L293 Quadruple Half-H Drivers (Texas Instruments)


The L293 is designed to drive inductive loads as well as other high current and high voltage loads.


Figure 4. L293 Motor Driver Block Diagram

It features a wide supply voltage range and separate input logic supply. It also includes an internal ESD and TSD protection. It drives a typical output current of 1A per channel up to a maximum of 2A. The output clamp diodes for inductive transient suppression are visible in the block diagram.

Fig. 5 shows a table of the typical delay and transition times of L293 using a PDIP package. 



Figure 5. Switching characteristics of L293 for a PDIP package.

One time there was a design engineer from XY company who received a customer complaint over a motor driver product. “Darn it, what IC did you give me? This isn’t the propagation delay time I asked for!” cried the indignant costumer. And so the design engineer humbly countered. “But isn’t this value that we agreed upon?” “Yes, it is. But that is not what I’m getting here on my end. In fact, I’m getting a much shorter delay time!” replied the costumer. After a few bouts, both parties discovered they had different definitions for delay time. The designer understood it as a point from 50% to 90% or 10% while the customer understood it as 50% to 50%. This resulted in the design engineer constructing a circuit with a propagation delay much longer than what the customer envisioned.

Looking at L293, one good question to ask is what reference levels were used to define that 800 ns and 400 ns low-to-high and high-to-low propagation delay times. Closer inspection of the datasheet would show that the propagation delay was measured from 50% to 50%. This is useful information that shouldn’t be ignored and that could save the consumer from the pitfall described by the scenario above.

LMx58-N Low Power, Dual-Operational Amplifiers


The LMx58 is composed of 2 operational amplifiers. It is internally frequency-compensated for unity gain with large DC voltage gain of 100dB and 1MHz bandwidth.
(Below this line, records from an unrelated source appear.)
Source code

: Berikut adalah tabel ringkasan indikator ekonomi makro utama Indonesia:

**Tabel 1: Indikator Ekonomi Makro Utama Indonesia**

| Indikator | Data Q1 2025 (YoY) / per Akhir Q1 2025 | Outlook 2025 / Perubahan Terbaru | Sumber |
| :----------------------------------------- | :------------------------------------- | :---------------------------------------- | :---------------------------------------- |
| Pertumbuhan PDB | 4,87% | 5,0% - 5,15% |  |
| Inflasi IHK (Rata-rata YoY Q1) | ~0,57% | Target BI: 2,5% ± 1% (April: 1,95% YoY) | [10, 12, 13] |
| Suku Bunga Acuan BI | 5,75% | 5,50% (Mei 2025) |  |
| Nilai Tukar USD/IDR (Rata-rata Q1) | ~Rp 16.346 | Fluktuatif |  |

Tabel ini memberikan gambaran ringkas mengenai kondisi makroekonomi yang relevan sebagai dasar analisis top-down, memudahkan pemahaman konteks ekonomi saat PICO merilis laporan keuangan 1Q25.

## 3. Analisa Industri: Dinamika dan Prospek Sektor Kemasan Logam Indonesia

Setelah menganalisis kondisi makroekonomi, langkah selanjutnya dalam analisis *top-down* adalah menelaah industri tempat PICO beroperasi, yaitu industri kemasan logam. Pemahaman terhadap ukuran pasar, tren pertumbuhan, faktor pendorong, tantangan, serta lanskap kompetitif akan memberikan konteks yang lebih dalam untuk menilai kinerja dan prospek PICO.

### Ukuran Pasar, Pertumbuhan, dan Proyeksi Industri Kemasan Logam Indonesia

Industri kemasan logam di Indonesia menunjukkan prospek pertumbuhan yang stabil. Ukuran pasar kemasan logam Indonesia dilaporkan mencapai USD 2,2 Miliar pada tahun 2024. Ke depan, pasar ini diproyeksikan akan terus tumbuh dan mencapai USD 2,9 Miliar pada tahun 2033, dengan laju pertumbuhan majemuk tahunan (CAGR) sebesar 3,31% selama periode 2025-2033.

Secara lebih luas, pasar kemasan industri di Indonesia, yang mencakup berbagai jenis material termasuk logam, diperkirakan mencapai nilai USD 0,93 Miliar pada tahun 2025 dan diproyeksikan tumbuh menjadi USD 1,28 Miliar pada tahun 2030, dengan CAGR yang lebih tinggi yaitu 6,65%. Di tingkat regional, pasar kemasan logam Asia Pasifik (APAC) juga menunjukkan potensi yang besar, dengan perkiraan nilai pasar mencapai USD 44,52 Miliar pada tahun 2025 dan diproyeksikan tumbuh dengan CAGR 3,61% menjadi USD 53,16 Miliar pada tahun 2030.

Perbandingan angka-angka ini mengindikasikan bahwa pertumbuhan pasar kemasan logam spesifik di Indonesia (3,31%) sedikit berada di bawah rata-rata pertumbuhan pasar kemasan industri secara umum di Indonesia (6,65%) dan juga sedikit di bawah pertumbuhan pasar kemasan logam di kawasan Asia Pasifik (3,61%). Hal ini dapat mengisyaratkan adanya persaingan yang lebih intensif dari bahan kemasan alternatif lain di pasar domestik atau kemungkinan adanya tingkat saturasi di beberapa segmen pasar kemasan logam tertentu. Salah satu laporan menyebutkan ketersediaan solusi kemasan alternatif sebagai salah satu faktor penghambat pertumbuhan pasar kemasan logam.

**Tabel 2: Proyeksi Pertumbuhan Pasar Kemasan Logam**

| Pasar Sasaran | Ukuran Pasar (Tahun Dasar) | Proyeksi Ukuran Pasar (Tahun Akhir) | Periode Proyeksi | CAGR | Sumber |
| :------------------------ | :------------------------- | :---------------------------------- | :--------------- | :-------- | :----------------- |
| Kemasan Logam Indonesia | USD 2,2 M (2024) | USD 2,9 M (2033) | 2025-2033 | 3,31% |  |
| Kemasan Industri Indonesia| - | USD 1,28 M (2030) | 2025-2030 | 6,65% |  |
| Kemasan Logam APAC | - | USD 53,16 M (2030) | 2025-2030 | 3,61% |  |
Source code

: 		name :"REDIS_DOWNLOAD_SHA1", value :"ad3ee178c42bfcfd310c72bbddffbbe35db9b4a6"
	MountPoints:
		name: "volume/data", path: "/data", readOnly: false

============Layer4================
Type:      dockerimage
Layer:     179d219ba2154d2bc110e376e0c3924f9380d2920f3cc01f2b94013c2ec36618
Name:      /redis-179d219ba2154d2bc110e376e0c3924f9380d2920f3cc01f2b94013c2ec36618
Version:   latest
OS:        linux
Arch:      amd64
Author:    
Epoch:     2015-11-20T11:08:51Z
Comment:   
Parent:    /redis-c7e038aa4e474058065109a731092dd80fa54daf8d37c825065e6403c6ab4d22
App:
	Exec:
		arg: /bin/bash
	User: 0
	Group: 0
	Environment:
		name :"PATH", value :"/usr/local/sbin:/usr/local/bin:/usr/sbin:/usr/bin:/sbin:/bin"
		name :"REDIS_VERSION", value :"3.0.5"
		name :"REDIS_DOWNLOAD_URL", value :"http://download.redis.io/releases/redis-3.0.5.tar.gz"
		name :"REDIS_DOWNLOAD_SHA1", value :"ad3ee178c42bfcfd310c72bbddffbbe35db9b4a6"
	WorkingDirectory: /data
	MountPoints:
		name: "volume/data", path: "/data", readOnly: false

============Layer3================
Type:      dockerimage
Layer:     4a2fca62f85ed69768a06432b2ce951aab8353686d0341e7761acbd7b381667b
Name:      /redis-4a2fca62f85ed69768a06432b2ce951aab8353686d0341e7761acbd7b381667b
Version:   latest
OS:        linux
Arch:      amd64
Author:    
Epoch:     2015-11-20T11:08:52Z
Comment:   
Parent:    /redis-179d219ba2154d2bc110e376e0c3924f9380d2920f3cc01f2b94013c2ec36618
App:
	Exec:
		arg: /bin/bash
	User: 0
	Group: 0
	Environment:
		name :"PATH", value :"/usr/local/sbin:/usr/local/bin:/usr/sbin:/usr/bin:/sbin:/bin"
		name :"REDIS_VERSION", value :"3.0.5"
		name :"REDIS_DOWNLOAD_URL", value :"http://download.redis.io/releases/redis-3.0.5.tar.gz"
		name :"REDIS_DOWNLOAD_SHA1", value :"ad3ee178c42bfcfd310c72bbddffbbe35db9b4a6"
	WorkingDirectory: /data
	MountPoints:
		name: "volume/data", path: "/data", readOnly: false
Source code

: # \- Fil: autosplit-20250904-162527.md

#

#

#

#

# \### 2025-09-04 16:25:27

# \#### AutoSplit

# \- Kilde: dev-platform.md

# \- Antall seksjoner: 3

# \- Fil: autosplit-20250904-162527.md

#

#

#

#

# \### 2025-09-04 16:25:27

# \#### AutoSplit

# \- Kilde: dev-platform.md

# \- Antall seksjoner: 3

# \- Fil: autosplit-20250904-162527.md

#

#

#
It features a low input offset voltage of 2mV and its input bias current is temperature compensated.


Figure 6. Input current vs. temperature

The plot above (Fig. 6) shows a temperature sweep while simultaneously measuring input current. It isn’t feasible to sweep the temperature over all voltages, so if a problem occurs, say at hot temperatures and at a voltage of 10V, the trouble-shooter shouldn’t exclude the possibility of the input current going awry since the characteristic isn’t actually evaluated at that condition.




Figure 7. Voltage follower pulse response.

Looking at Fig. 7, there is no definition of rise and fall times used for the input voltage pulse. If the consumer were to use different rise times or fall times, there is a chance that the output pulse would have a different rise and fall time other than the observed 5 us. On the other hand, I don’t know the sensitivity of the circuit to a varying rise and fall time so it could be negligible.


Conclusion

Identifying limitations of a datasheet saves a lot of time in troubleshooting and re-designing circuits. It is also economical due to unnecessary expenses avoided in re-manufacturing a product. At the same time, an in-depth analysis of the datasheet gives those assigned in product support a better chance at identifying the source of the conflict as well as equipping them with a firm understanding of product behavior.